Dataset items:
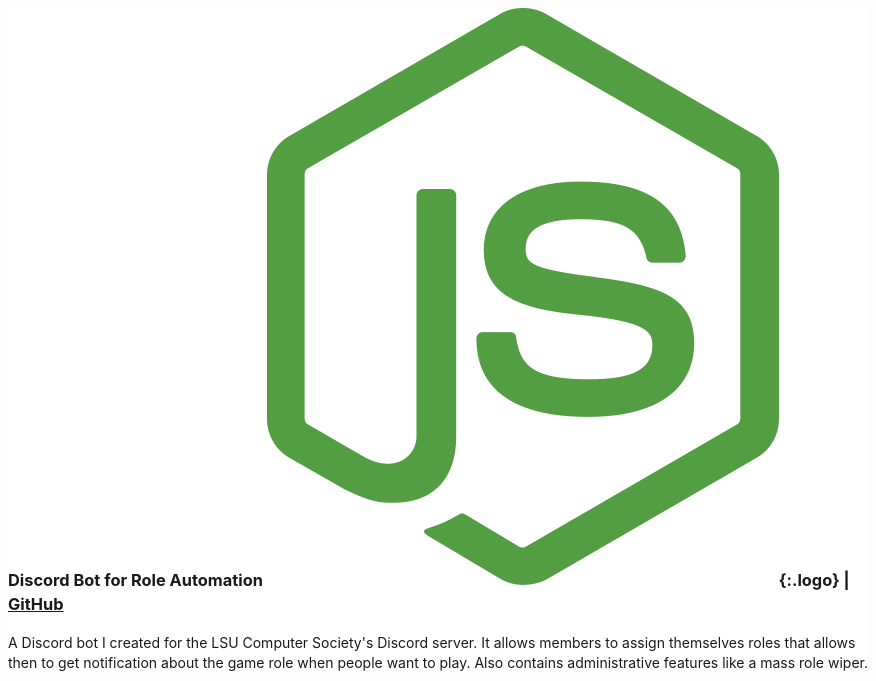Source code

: ### Discord Bot for Role Automation ![Node.js](/assets/i/node.svg){:.logo} | [GitHub](https://github.com/Darkchaos2/Botty-Rewrite)
A Discord bot I created for the LSU Computer Society's Discord server. It allows members to assign themselves roles that allows then to get notification about the game role when people want to play. Also contains administrative features like a mass role wiper.
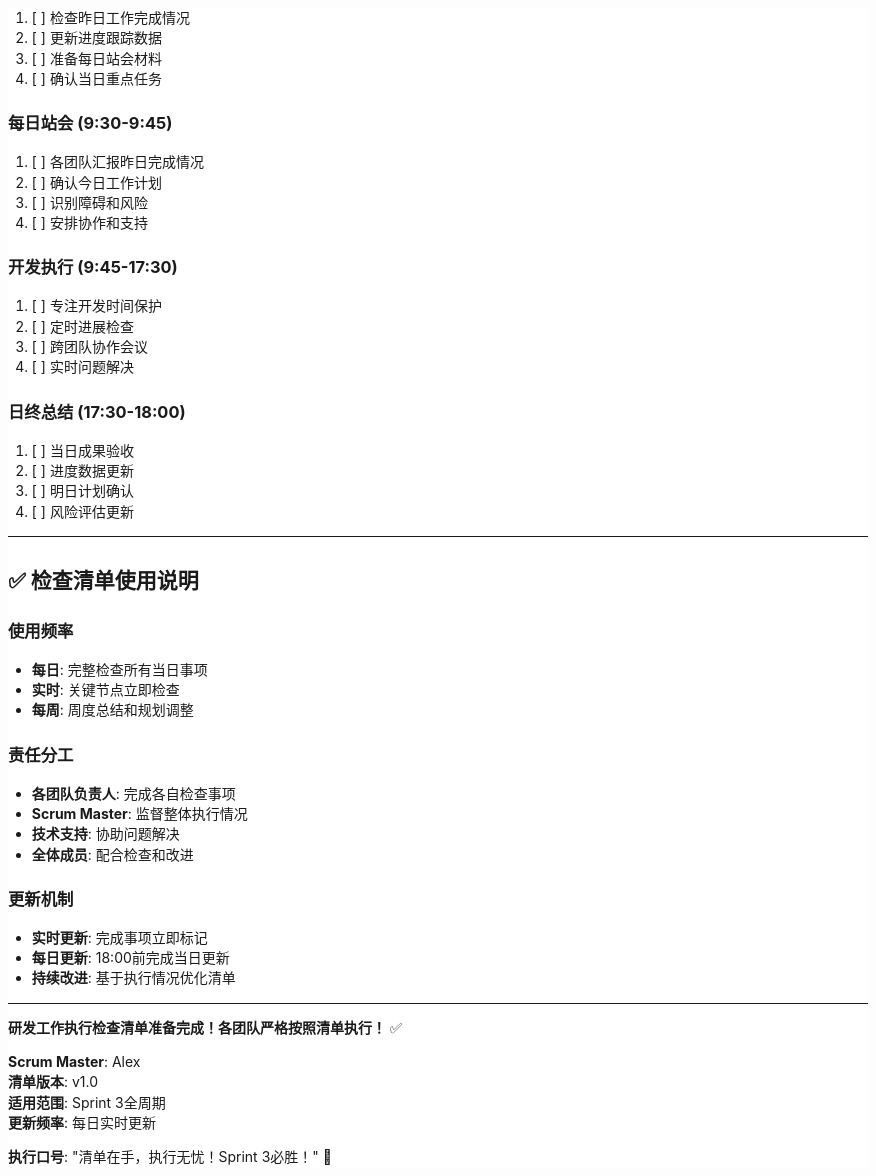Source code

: 1. [ ] 检查昨日工作完成情况
2. [ ] 更新进度跟踪数据
3. [ ] 准备每日站会材料
4. [ ] 确认当日重点任务

### 每日站会 (9:30-9:45)

1. [ ] 各团队汇报昨日完成情况
2. [ ] 确认今日工作计划
3. [ ] 识别障碍和风险
4. [ ] 安排协作和支持

### 开发执行 (9:45-17:30)

1. [ ] 专注开发时间保护
2. [ ] 定时进展检查
3. [ ] 跨团队协作会议
4. [ ] 实时问题解决

### 日终总结 (17:30-18:00)

1. [ ] 当日成果验收
2. [ ] 进度数据更新
3. [ ] 明日计划确认
4. [ ] 风险评估更新

---

## ✅ 检查清单使用说明

### 使用频率

- **每日**: 完整检查所有当日事项
- **实时**: 关键节点立即检查
- **每周**: 周度总结和规划调整

### 责任分工

- **各团队负责人**: 完成各自检查事项
- **Scrum Master**: 监督整体执行情况
- **技术支持**: 协助问题解决
- **全体成员**: 配合检查和改进

### 更新机制

- **实时更新**: 完成事项立即标记
- **每日更新**: 18:00前完成当日更新
- **持续改进**: 基于执行情况优化清单

---

**研发工作执行检查清单准备完成！各团队严格按照清单执行！** ✅

**Scrum Master**: Alex  
**清单版本**: v1.0  
**适用范围**: Sprint 3全周期  
**更新频率**: 每日实时更新

**执行口号**: "清单在手，执行无忧！Sprint 3必胜！" 🎯
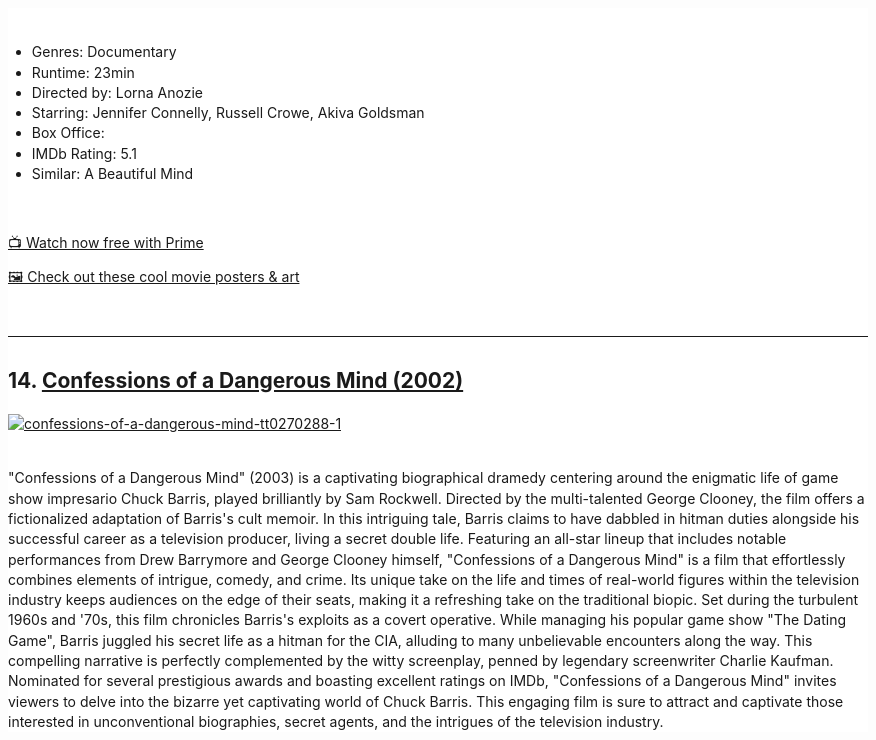 

<br>

- Genres: Documentary
- Runtime: 23min
- Directed by: Lorna Anozie
- Starring: Jennifer Connelly, Russell Crowe, Akiva Goldsman
- Box Office:
- IMDb Rating: 5.1
- Similar: A Beautiful Mind


<br>

[📺 Watch now free with Prime](https://serp.ly/@serpmovies/amazon/amazon-prime?utm_source=serp.media&utm_medium=website&utm_campaign=%40serpmedia&utm_content=amazon-prime&utm_term=-watch-now-free-with-prime)

[🖼️ Check out these cool movie posters & art](https://serp.ly/@serpmovies/amazon/inside-a-beautiful-mind-2002-poster?utm_source=serp.media&utm_medium=website&utm_campaign=%40serpmedia&utm_content=inside-a-beautiful-mind-2002-poster&utm_term=-check-out-these-cool-movie-posters-art)

<br>
<hr>

## 14. [Confessions of a Dangerous Mind (2002)](https://serp.ly/@serpmovies/amazon/confessions-of-a-dangerous-mind-2002?utm_source=serp.media&utm_medium=website&utm_campaign=%40serpmedia&utm_content=confessions-of-a-dangerous-mind-2002&utm_term=confessions-of-a-dangerous-mind-2002)

<div class="image"><a href="https://serp.ly/@serpmovies/amazon/confessions-of-a-dangerous-mind-2002?utm_source=serp.media&amp;utm_medium=website&amp;utm_campaign=%40serpmedia&amp;utm_content=confessions-of-a-dangerous-mind-2002&amp;utm_term=confessions-of-a-dangerous-mind-2002"><img alt="confessions-of-a-dangerous-mind-tt0270288-1" src="https://imagedelivery.net/vy2bglCGN6hEeWOnSe2c7A/confessions-of-a-dangerous-mind-tt0270288-1/h=600"/></a></div>

<br>

"Confessions of a Dangerous Mind" (2003) is a captivating biographical dramedy centering around the enigmatic life of game show impresario Chuck Barris, played brilliantly by Sam Rockwell. Directed by the multi-talented George Clooney, the film offers a fictionalized adaptation of Barris's cult memoir. In this intriguing tale, Barris claims to have dabbled in hitman duties alongside his successful career as a television producer, living a secret double life. Featuring an all-star lineup that includes notable performances from Drew Barrymore and George Clooney himself, "Confessions of a Dangerous Mind" is a film that effortlessly combines elements of intrigue, comedy, and crime. Its unique take on the life and times of real-world figures within the television industry keeps audiences on the edge of their seats, making it a refreshing take on the traditional biopic. Set during the turbulent 1960s and '70s, this film chronicles Barris's exploits as a covert operative. While managing his popular game show "The Dating Game", Barris juggled his secret life as a hitman for the CIA, alluding to many unbelievable encounters along the way. This compelling narrative is perfectly complemented by the witty screenplay, penned by legendary screenwriter Charlie Kaufman. Nominated for several prestigious awards and boasting excellent ratings on IMDb, "Confessions of a Dangerous Mind" invites viewers to delve into the bizarre yet captivating world of Chuck Barris. This engaging film is sure to attract and captivate those interested in unconventional biographies, secret agents, and the intrigues of the television industry. 


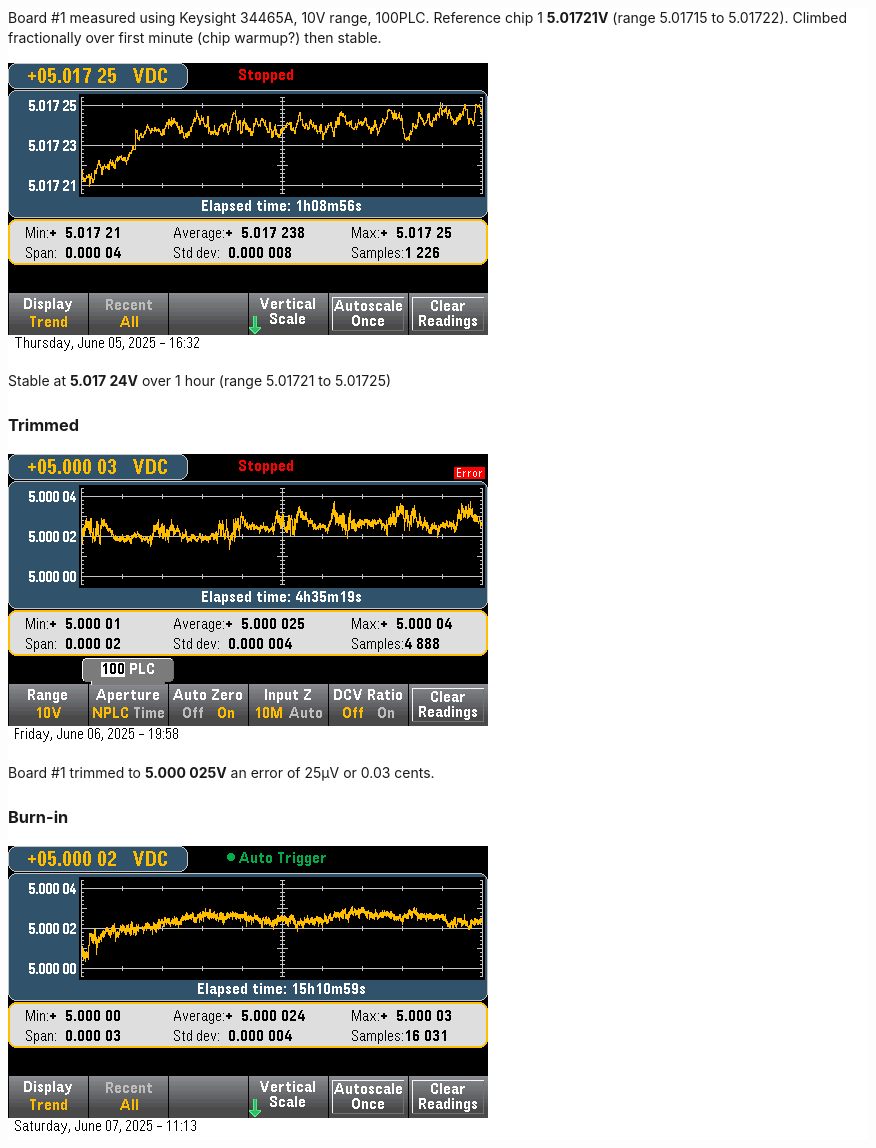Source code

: Board #1 measured using Keysight 34465A, 10V range, 100PLC. Reference chip 1 **5.01721V**  (range 5.01715 to 5.01722). Climbed fractionally over first minute (chip warmup?) then stable.

![pos](./img/1236-pos-one-hour.png)

Stable at **5.017 24V** over 1 hour (range 5.01721 to 5.01725)

### Trimmed

![trimmed](./img/1236-trimmed.png)

Board #1 trimmed to **5.000 025V** an error of 25μV or 0.03 cents.

### Burn-in

![trimmed-15h](./img/1236-pos-trimmed-15h.png)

TASK OBJECTIVE:
Above are the records; repeat their lines from the first through the line containing "- **全体成员**: 配合检查和改进", and leave out each picture.

EXERCISE RESPONSE:
Source code

: ### Discord Bot for Role Automation ![Node.js](/assets/i/node.svg){:.logo} | [GitHub](https://github.com/Darkchaos2/Botty-Rewrite)
A Discord bot I created for the LSU Computer Society's Discord server. It allows members to assign themselves roles that allows then to get notification about the game role when people want to play. Also contains administrative features like a mass role wiper.
Source code

: 1. [ ] 检查昨日工作完成情况
2. [ ] 更新进度跟踪数据
3. [ ] 准备每日站会材料
4. [ ] 确认当日重点任务

### 每日站会 (9:30-9:45)

1. [ ] 各团队汇报昨日完成情况
2. [ ] 确认今日工作计划
3. [ ] 识别障碍和风险
4. [ ] 安排协作和支持

### 开发执行 (9:45-17:30)

1. [ ] 专注开发时间保护
2. [ ] 定时进展检查
3. [ ] 跨团队协作会议
4. [ ] 实时问题解决

### 日终总结 (17:30-18:00)

1. [ ] 当日成果验收
2. [ ] 进度数据更新
3. [ ] 明日计划确认
4. [ ] 风险评估更新

---

## ✅ 检查清单使用说明

### 使用频率

- **每日**: 完整检查所有当日事项
- **实时**: 关键节点立即检查
- **每周**: 周度总结和规划调整

### 责任分工

- **各团队负责人**: 完成各自检查事项
- **Scrum Master**: 监督整体执行情况
- **技术支持**: 协助问题解决
- **全体成员**: 配合检查和改进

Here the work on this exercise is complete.